There are many exciting objectives that were achieved, none of which would be possible without the support of the many educational units and dedicated faculty members within the Faculty of Medicine and Health Sciences. To these and our many supporters, I sincerely thank you for your collective efforts and commitment in this regard.
It has been an honor for me to have worked with such a professional and socioculturally diverse team and to meet such committed and passionate people in our community - an experience that I will treasure forever. The success of SACE– past, present, and future – could not and would not be possible without your collective passion and expertise.
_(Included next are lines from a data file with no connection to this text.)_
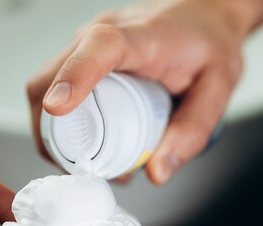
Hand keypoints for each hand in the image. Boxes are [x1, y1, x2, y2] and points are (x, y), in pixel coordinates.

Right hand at [27, 0, 256, 183]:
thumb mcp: (218, 89)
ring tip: (87, 160)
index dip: (73, 76)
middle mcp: (104, 34)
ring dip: (52, 130)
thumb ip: (191, 132)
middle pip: (52, 77)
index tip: (57, 109)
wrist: (204, 15)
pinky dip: (59, 122)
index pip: (99, 47)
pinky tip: (85, 141)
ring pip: (44, 86)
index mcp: (141, 37)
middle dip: (52, 131)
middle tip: (82, 168)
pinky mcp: (80, 55)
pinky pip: (53, 88)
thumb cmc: (210, 44)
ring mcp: (86, 44)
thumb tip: (156, 172)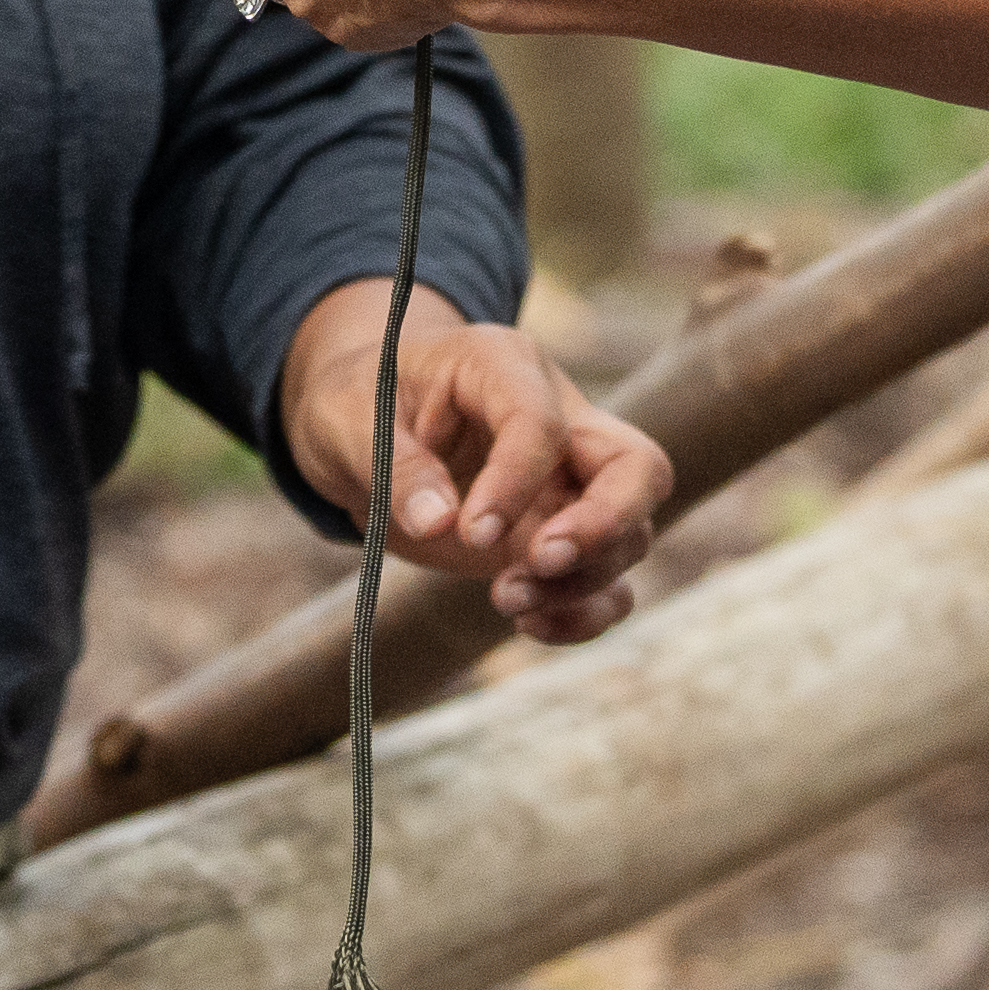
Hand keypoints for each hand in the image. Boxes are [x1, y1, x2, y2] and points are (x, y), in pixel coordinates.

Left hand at [279, 285, 672, 644]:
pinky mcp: (558, 537)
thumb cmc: (357, 402)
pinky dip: (585, 613)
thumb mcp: (349, 420)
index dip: (517, 480)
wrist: (360, 427)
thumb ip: (395, 466)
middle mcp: (560, 421)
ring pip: (631, 534)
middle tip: (540, 561)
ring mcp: (568, 483)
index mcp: (504, 366)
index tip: (470, 531)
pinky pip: (608, 582)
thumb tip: (438, 524)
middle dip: (606, 524)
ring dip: (581, 580)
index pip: (542, 422)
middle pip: (639, 468)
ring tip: (504, 599)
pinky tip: (530, 623)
I extend my sincere congratulations and a warm welcome to the new Director, Dr. Baijayanta Mukhopadhyay, whose reputation and commitment to equity, diversity and inclusion precedes him, to the new Associate Director, EDI, Seeta Ramdass, for her compassionate patient advocacy for socioculturally safe and responsive care for diverse and marginalized communities, and to the entire team for carrying on this important work.
Again, thank you all for the opportunity you have given me to serve, and I hope I have been helpful in the mission of social justice and equity within our Faculty, if only in a small and humble way. I leave you all with this thought:
Let us always remember that our work springs from the needs of patients, first and foremost. Next in line are the learners within our programs, who give so much of themselves and are our future. We must center the margins and provide spaces for the voiceless among both these groups to speak their truths. We must listen to their words and commit to change as required. I have seen this happen on so many occasions in our faculty, and I know that we are collectively in good hands for a future of flourishing.